▸ Exercise directions
Pick up the news report on the robocall and anonymous survey in Hamilton County Schools after its final sentence and carry it forward.

Robocall, anonymous survey continue to stir racial controversy in Hamilton County Schools [audio]

Robocall, anonymous survey continue to stir racial controversy in Hamilton County Schools [audio]

Call accuses superintendent, members of the 'radically liberal' school board of 'singling out white teachers'

August 20th, 2019 by Meghan Mangrum in Local Regional News

A robocall accusing the Hamilton County Schools system of having a "liberal agenda" is concerning community members as the controversy surrounding a teacher training on race continues to grow.

Last week, concerned educators took to social media with clips of automated messages via phone call and text message that some had received that accuse the school district of wasting taxpayer money on a political agenda.

An anonymous survey has also been circulated that gauges opinions on topics such as UnifiEd, the controversial education advocacy nonprofit, and a recent presentation to Opportunity Zone teachers that included conversations about race, white privilege and student trauma.

Jeanette Omarkhail, president of the local teachers union, the Hamilton County Education Association, said she did not receive the call herself but a retired teacher sent her a clip. She said the woman was very concerned about the message, and both characterized it as an attack on the school system.

"She sent me the recording and was very upset about it," Omarkhail said. "It's disruptive to our community to continue this, especially when we had such great scores and celebrations last week. For an attack on our schools and our school systems to be happening is wrong. It's like really, you want to burst our bubble when we are trying to celebrate some great things that are happening in our schools?"

It's unknown who commissioned the call or the survey. In the automated message obtained by the Times Free Press, a woman who identified herself as "a concerned parent of a fifth grader in the Hamilton County Public School system."

The message continues by accusing the school district of "singling out white teachers" and prompts the receiver to call Superintendent Bryan Johnson and tell him how to use tax dollars.

▸ Information provided

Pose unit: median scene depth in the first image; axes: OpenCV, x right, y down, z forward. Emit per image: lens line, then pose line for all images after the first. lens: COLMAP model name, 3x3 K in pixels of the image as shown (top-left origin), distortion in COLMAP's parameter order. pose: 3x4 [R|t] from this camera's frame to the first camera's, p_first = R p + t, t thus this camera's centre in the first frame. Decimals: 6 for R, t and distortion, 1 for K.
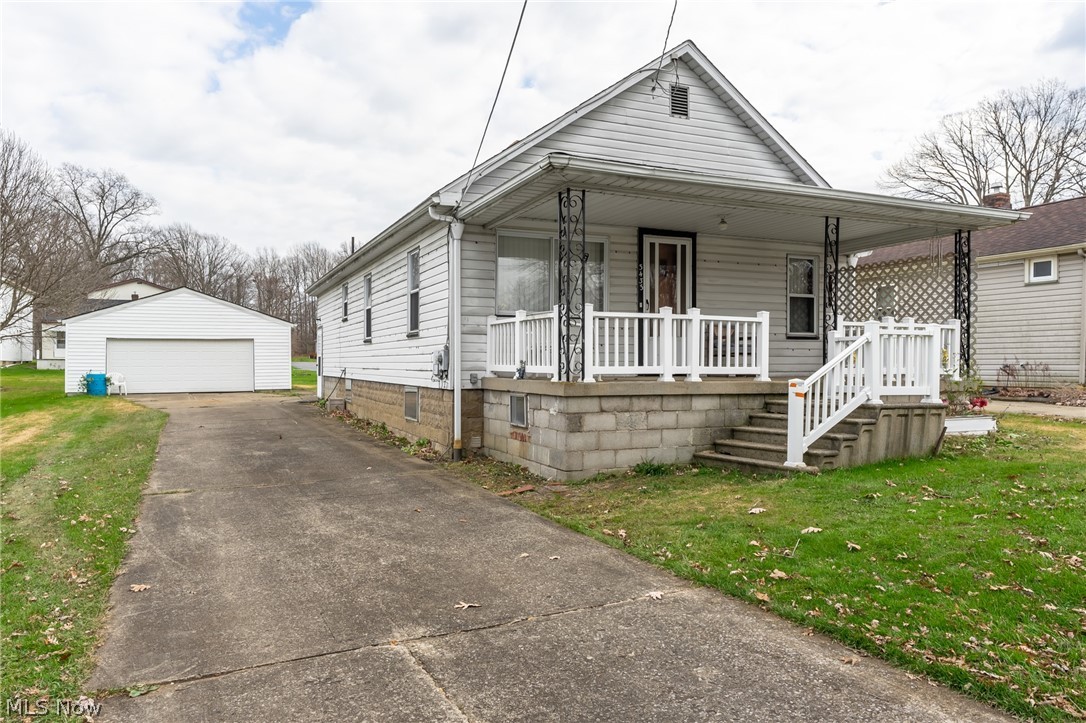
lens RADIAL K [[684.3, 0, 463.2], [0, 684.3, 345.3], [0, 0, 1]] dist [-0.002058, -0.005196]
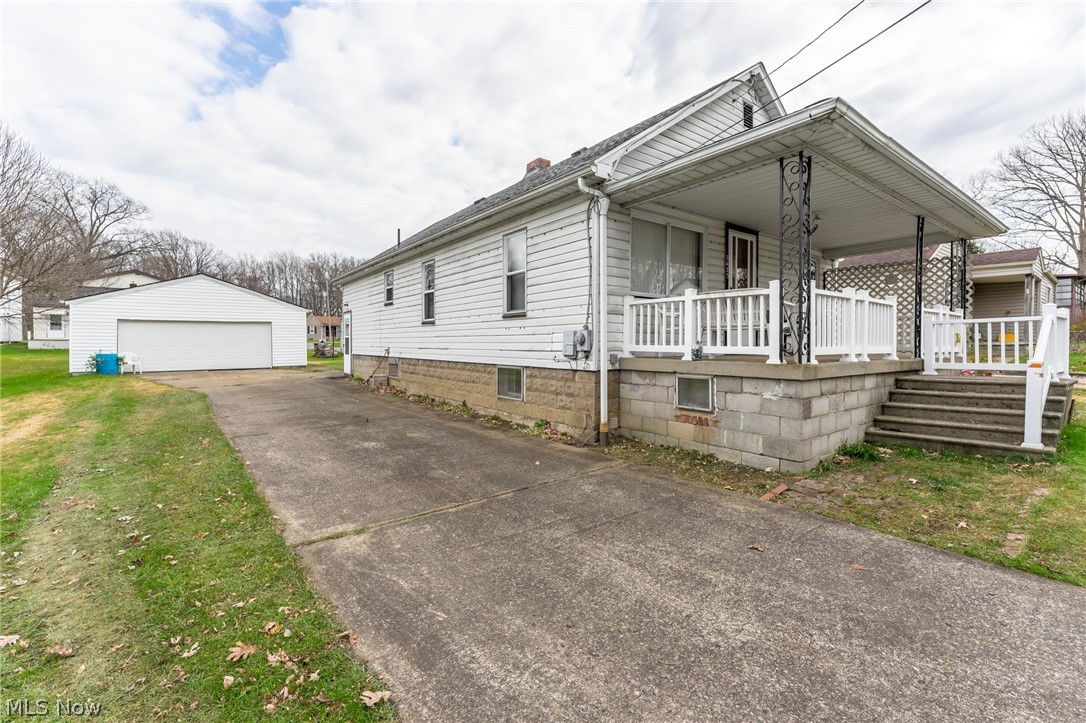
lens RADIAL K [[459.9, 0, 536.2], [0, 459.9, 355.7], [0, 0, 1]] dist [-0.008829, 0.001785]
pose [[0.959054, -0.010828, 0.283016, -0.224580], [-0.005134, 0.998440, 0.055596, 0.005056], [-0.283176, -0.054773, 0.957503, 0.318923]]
--
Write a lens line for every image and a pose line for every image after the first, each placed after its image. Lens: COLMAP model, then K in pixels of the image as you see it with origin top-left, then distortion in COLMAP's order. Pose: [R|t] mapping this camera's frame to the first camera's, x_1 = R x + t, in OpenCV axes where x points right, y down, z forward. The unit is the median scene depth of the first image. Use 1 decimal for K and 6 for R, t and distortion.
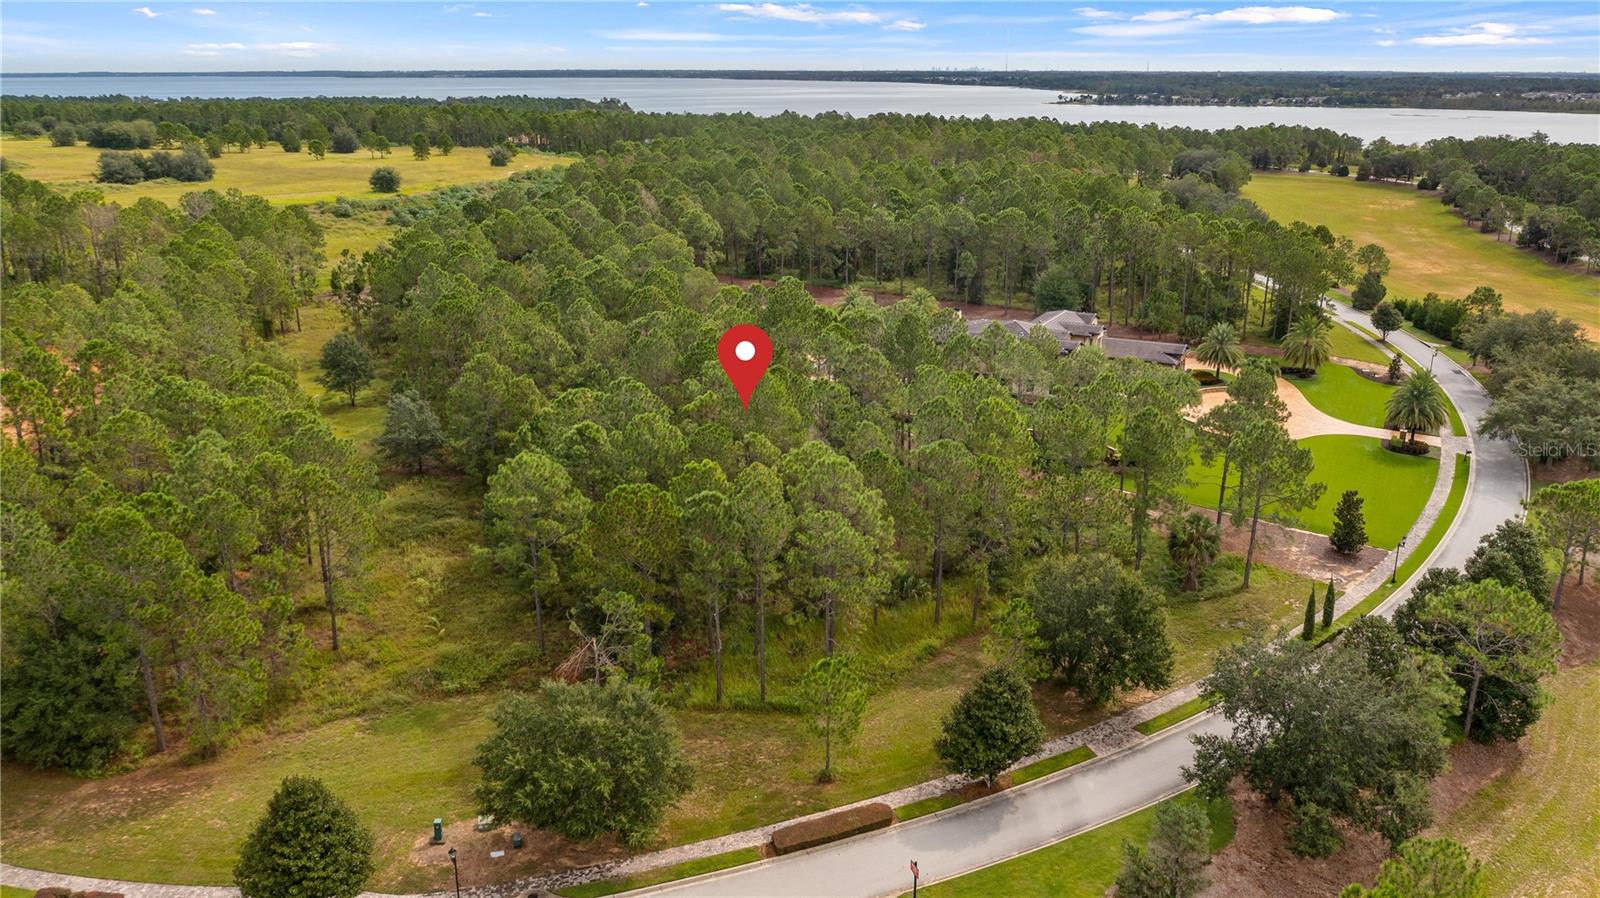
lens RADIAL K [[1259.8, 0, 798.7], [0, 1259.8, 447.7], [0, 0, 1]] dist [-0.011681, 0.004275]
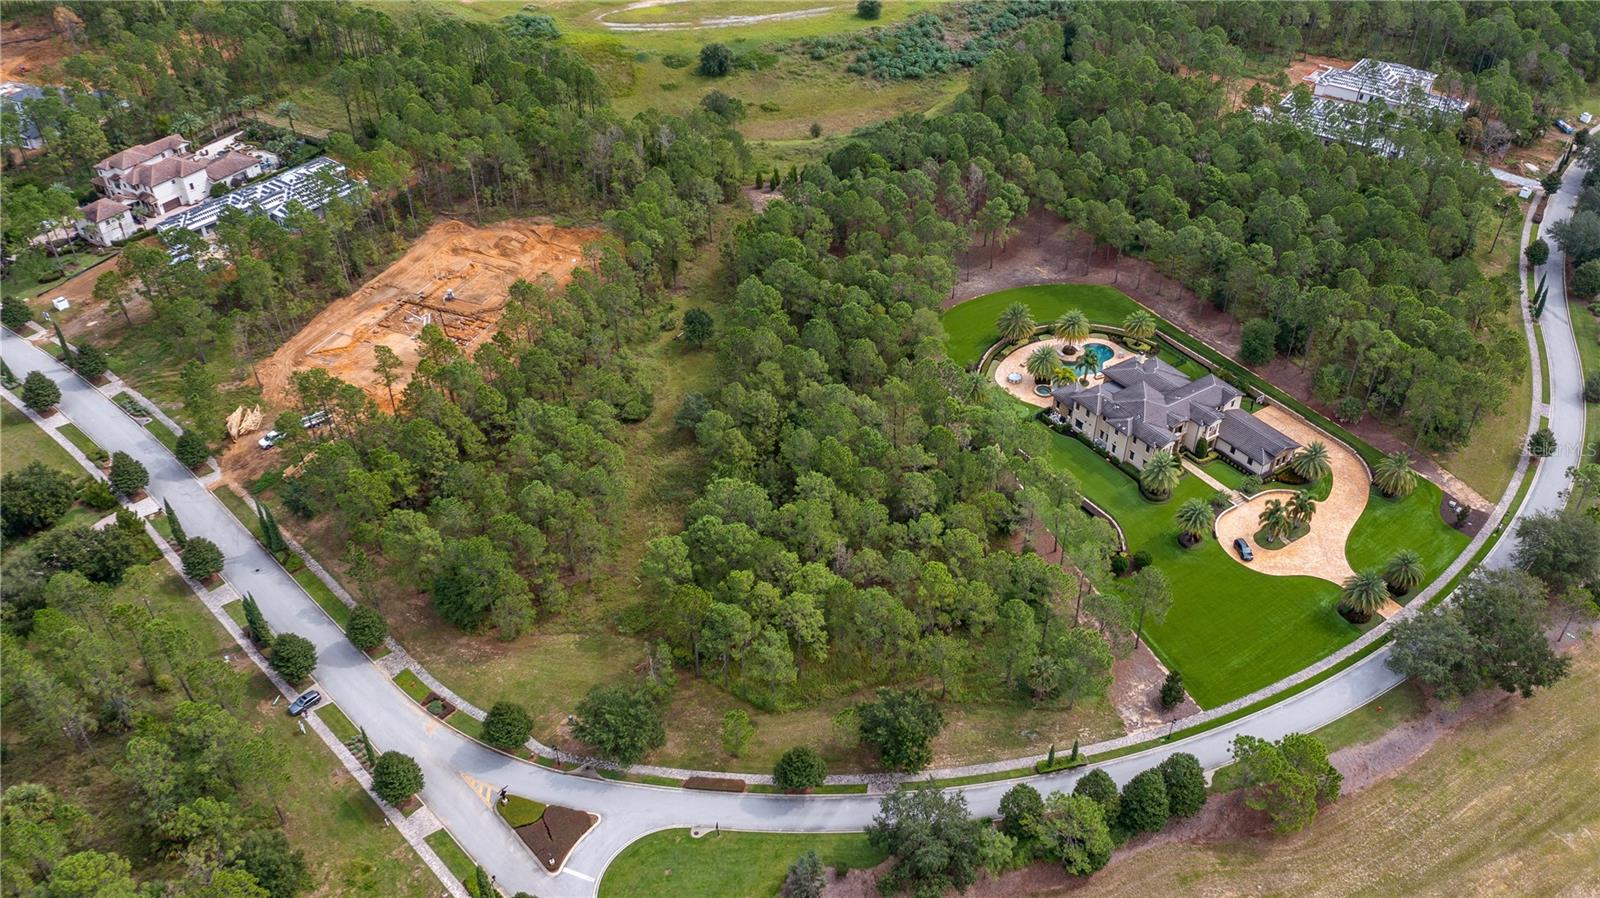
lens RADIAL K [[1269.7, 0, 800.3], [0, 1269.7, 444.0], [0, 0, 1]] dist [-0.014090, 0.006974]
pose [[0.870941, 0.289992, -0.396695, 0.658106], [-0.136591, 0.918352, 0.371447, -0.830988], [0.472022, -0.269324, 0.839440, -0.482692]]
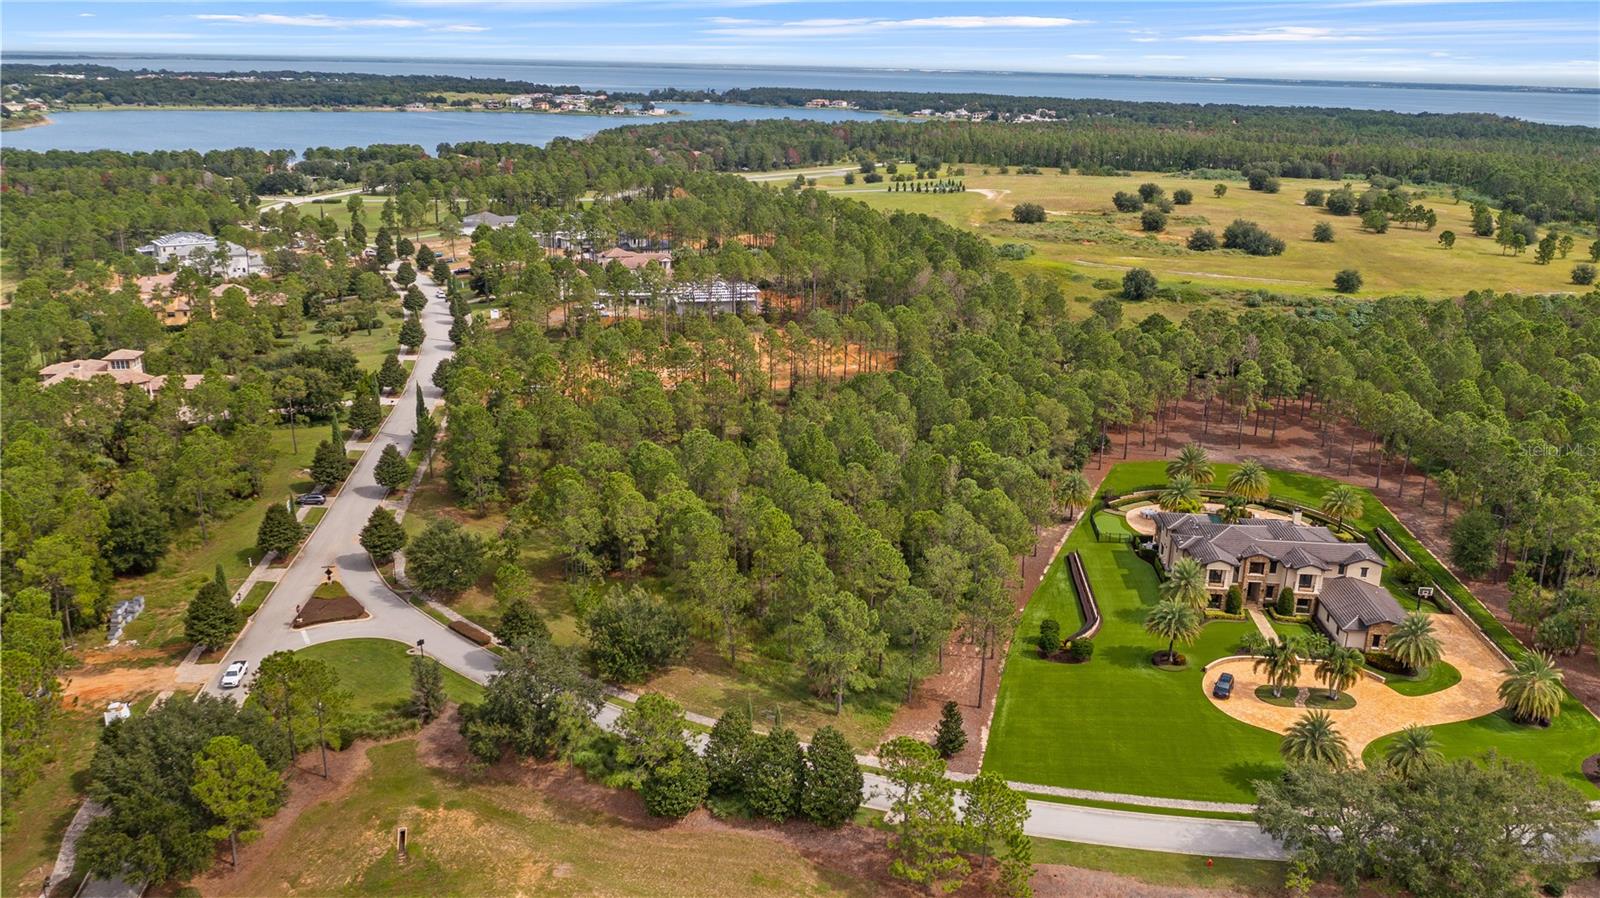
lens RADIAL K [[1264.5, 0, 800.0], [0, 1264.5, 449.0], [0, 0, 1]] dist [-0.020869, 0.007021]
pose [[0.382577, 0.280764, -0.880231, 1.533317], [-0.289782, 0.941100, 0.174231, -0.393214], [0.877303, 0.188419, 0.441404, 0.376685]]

▸ Exercise output
"School Superintendent Dr. Bryan Johnson is using our tax dollars to push a liberal agenda in K-12 public schools through white privilege training. Two lessons school system officials tried to impart to teachers were that people of color cannot be racist because they lack the institutional power to adversely affect white lives. And secondly, when minorities express or practice prejudice against whites, they are not racist. Dr. Johnson and members of the radically liberal school board are singling out white teachers who give their all to less fortunate students of all races and causing mistrust and confusion to vulnerable minds," the message said.

Earlier this month, the district came under fire by some community members after slides including references to race, racism and white privilege were leaked from a teacher training by motivational speaker, author and former NFL football player Robert Jackson at the district's third annual Urban Education Institute.

The presentation focused on implicit, or unconscious, biases and how bias could affect a teacher's classroom, but some have said the topics were inappropriate and that taxpayer dollars should not be used for such trainings.

Others have defended the need for conversations about race and equity, especially for teachers who work in schools that have large populations of students of color and students from low-income families.

The anonymous survey also asks participants how they feel about such presentations.

"Are you aware of the controversy involving the presentation to Hamilton County Opportunity Zone teachers that referred to "white privilege?" and "Do you think this type of training on race helps students or hurts students?" are two questions asked in the 26-question survey.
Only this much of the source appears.